- BRIEF
Retype, word for word, every line of the records below starting at the one that contains "(e) A declaration" and ending at the one that contains "defence to counterclaim_**"; include both of those lines and nothing more.

Plain-text document sources
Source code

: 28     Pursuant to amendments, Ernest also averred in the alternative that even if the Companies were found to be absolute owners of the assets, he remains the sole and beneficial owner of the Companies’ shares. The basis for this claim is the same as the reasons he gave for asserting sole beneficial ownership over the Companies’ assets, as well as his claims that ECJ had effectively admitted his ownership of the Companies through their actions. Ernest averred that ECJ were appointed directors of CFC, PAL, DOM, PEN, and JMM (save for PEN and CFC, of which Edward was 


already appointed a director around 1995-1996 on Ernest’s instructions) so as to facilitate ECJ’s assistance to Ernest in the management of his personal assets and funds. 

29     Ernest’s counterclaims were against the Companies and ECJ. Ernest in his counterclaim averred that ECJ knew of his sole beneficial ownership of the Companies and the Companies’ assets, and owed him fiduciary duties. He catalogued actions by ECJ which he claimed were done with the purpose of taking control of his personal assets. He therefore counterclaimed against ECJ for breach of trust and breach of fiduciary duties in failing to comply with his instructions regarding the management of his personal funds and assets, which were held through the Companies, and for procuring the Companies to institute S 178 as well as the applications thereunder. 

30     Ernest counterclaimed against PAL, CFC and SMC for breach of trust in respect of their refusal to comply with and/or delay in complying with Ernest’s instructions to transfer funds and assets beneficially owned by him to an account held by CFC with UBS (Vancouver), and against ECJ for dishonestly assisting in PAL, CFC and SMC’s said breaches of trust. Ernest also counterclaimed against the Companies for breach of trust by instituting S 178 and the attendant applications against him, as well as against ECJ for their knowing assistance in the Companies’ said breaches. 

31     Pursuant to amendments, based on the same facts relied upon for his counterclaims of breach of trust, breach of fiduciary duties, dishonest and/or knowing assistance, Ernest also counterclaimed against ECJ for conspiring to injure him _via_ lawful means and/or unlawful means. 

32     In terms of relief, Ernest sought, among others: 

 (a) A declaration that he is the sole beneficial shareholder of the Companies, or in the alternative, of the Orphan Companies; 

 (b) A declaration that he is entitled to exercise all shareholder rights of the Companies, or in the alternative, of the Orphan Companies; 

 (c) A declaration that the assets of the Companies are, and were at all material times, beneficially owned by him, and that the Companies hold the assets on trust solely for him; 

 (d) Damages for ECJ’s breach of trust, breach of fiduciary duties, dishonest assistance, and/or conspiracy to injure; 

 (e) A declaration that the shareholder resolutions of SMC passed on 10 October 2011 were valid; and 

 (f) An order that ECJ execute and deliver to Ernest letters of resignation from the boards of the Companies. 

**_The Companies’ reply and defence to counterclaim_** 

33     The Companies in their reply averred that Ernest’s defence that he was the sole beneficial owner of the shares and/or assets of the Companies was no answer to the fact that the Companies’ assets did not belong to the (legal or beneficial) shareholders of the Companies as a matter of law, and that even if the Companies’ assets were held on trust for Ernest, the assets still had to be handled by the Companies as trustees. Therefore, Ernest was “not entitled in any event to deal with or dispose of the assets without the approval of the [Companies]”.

- ANSWER BOX
 (e) A declaration that the shareholder resolutions of SMC passed on 10 October 2011 were valid; and 

 (f) An order that ECJ execute and deliver to Ernest letters of resignation from the boards of the Companies. 

**_The Companies’ reply and defence to counterclaim_** 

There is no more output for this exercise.